Dr. Robicheck and Mrs. Meadowbrook-Parks glanced at each other, worried. Chase caught it. “I’m fine. I didn’t come this far to crumple at the end. Kim Lee is going to get her money’s worth, don’t you worry.” She ignored the cliché monster. Clichés could be construed as verbal sign language—a quick way to get your point across. Besides, it seemed Divine Vulva and Commercial Endeavor had forsaken her. She could cliché all she wanted. She took the bottle of Gatorade and the bottle of water from Gitana.

“You didn’t specify so I decided some of each would be best in order to keep your electrolytes balanced,” Gitana said.

Damn, they were all starting to sound like Bud, Chase thought. She gulped half of each bottle.

“Let’s do a final manifestation. With the power of our combined energy, we manifest what it will look like when Chase wins,” Dr. Robicheck said.

“This is like a prayer circle—very powerful,” Jacinda said. “There is this woman at church, Veronica de Santos, who writes in the prayer book what she thinks people need most, and she prays over it and the help she prays for always comes, always except for the Cadillac. She prays one day Oprah will bring it.”

Chase wondered if this wasn’t more voodoo shit, but doubting the power of the Universe right now was not a good idea. She closed her eyes and gripped Gitana’s and Bud’s hands.

“I want you to envision the stage, the wrapping paper, the audience—set the scene in your mind,” Dr. Robicheck said.

Chase did this and then she saw the pony and the Eiffel Tower. She knew what the final competition would be. A better question would be, how had Bud known?

“Now, imagine Chase wrapping her magnum opus and the judges giving her all the points. See the audience clapping,” Dr. Robicheck said.

Chase broke in and questioned Bud, “How did you know about the pony and the Eiffel Tower?”

“It’s a mini horse actually,” Bud said.

The group opened their collective eyes and stared at Chase and Bud.

“What are you talking about?” Gitana said.

“Or you can pick the Smart Car wrapped in the Statue of Liberty, seeing as you won the coin toss. Personally, I’d go for the mini horse since you know how to wrap a dog, which has a skeletal system similar to a horse, including the tail aspect,” Bud said.

“How do you know that?” Mrs. Meadowbrook-Parks said.

“It’s on the website. Well, not exactly what the final wrapping will be, but I was standing by Kim Lee’s wrapping coach when she asked,” Bud said. “On the website they have archives and the last event is always something inside of something. Last year it was an ATV inside the Taj Mahal. They always pick a landmark.”

“Did you know this?” Chase said.

Mrs. Meadowbrook-Parks didn’t meet her eye. “Chase, I’ve never had anyone who wrapped well enough to compete.”

“Are you telling me we’re both newbies?” Chase said, her voice getting high and squeaky.

“Chase, relax.
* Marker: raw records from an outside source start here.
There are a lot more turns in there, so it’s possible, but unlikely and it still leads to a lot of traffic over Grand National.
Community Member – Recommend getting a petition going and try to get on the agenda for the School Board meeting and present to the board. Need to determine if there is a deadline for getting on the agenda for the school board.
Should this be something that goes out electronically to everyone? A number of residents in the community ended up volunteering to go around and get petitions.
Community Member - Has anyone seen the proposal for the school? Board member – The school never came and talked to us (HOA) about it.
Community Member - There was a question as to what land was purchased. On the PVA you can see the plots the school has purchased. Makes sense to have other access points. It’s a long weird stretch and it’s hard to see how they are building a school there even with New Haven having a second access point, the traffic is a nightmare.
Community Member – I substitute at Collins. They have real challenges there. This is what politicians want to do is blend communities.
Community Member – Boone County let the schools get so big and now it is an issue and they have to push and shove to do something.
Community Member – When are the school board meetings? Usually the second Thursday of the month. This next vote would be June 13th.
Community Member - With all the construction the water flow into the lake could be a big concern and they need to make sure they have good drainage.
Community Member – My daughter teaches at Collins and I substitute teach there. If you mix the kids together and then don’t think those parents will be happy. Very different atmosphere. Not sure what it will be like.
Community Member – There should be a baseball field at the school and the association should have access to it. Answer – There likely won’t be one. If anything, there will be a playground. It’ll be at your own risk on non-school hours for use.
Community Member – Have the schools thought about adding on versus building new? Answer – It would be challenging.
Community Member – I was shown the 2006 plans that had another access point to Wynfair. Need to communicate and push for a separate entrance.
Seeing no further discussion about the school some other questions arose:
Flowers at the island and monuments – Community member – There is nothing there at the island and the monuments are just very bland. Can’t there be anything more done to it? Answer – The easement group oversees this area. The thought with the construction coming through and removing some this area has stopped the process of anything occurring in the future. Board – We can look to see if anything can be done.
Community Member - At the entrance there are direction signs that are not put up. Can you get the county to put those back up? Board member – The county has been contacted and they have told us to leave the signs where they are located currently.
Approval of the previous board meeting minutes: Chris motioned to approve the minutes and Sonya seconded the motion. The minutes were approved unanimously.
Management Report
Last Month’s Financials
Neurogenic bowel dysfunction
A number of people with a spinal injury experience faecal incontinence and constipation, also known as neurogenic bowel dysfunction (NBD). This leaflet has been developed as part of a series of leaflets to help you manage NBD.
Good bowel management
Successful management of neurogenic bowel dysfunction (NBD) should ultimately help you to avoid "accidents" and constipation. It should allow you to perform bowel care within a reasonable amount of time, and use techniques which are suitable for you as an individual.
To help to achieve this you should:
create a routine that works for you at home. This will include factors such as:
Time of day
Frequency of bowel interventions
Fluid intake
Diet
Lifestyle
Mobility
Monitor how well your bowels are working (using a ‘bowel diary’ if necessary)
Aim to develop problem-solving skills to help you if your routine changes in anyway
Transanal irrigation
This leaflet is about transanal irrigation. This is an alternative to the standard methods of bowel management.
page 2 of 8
If anything, this is a good thing. If Mrs. Meadowbrook-Parks had been aware of this, she would have emanated bad vibes, which you are very in tune with,” Dr. Robicheck said.

Chase wondered if having a New Age therapist instead of an old-school Freudian was such a good idea. Of course, a Freudian wouldn’t be as versatile as Dr. Robicheck, and with a Freudian there was always a lot of hair involved—hairy face, hairy neck and most likely hairy knuckles and she’d have to talk about her mother’s hair a lot. Perhaps Dr. Robicheck was a better choice despite the manifestation, vibe and hand-holding things.